* _Data for this exercise_:
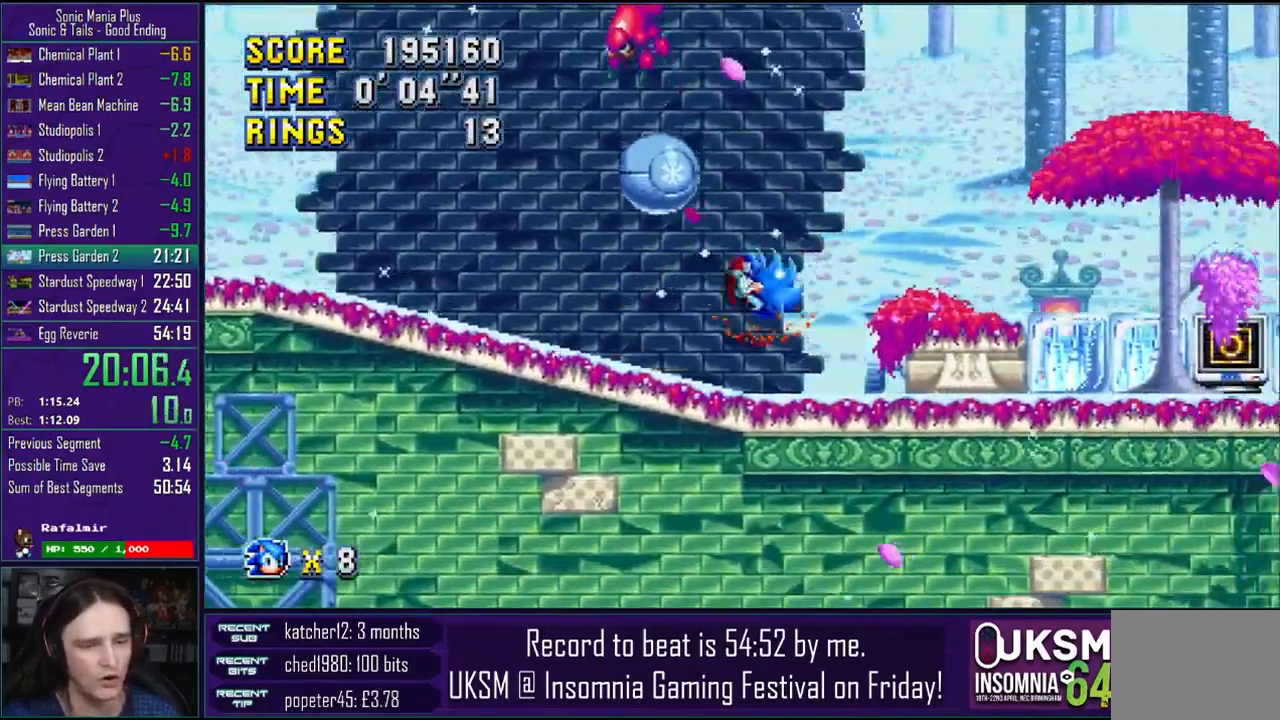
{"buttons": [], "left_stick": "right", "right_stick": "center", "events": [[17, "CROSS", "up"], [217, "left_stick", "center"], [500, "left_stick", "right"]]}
...
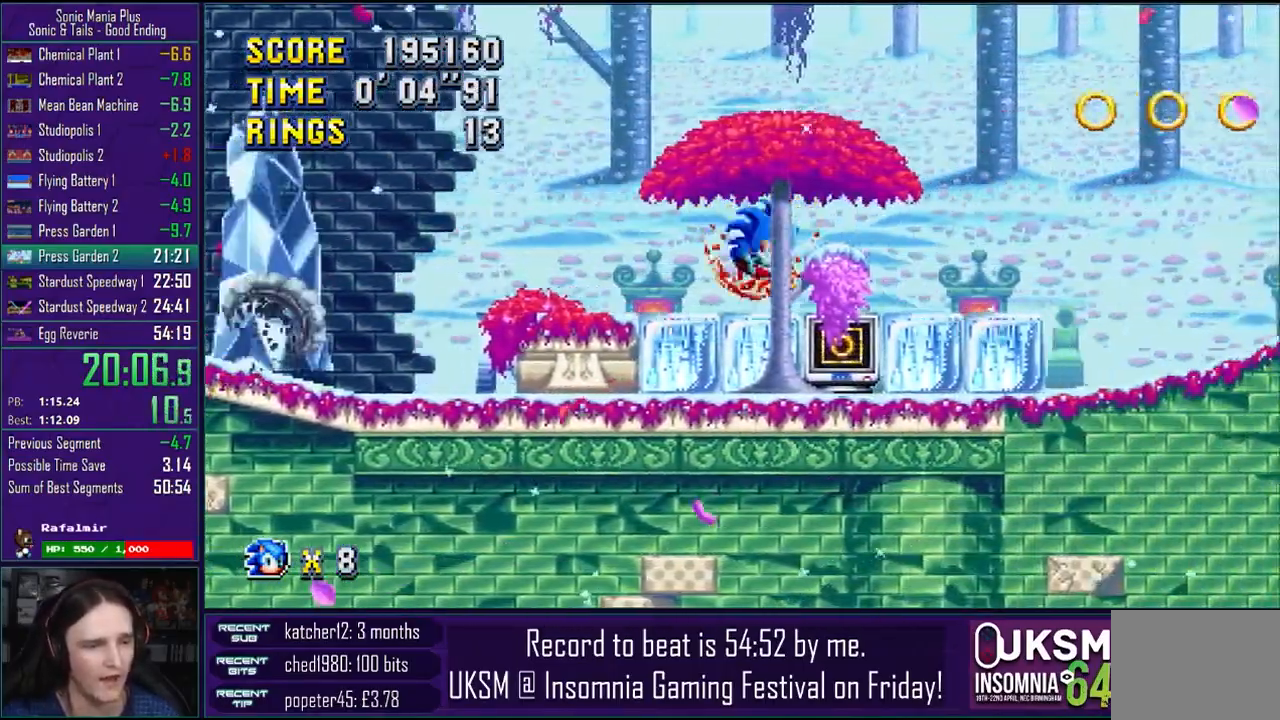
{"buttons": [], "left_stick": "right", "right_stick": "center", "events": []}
--
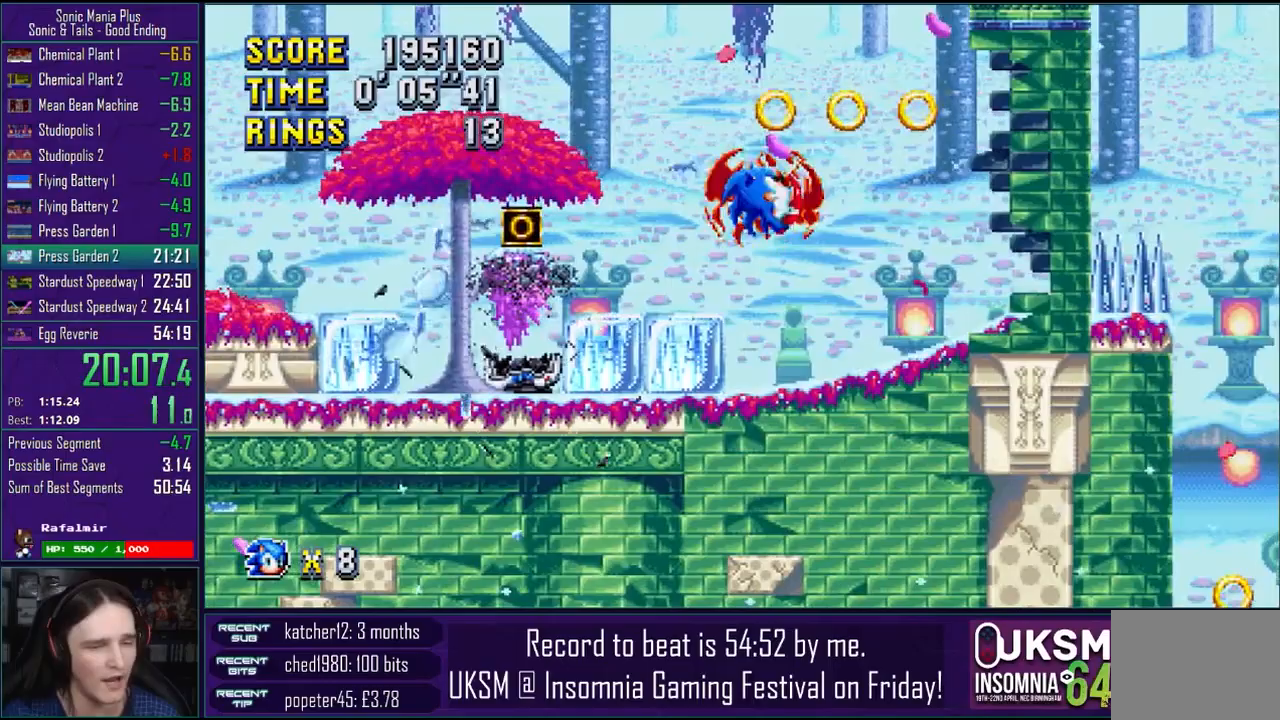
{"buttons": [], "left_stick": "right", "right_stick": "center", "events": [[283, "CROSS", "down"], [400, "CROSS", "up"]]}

* _Directions_: Above are some records. Count the lines among them with the word "CROSS", and answer with the number only.

* _Solution for this problem_: 2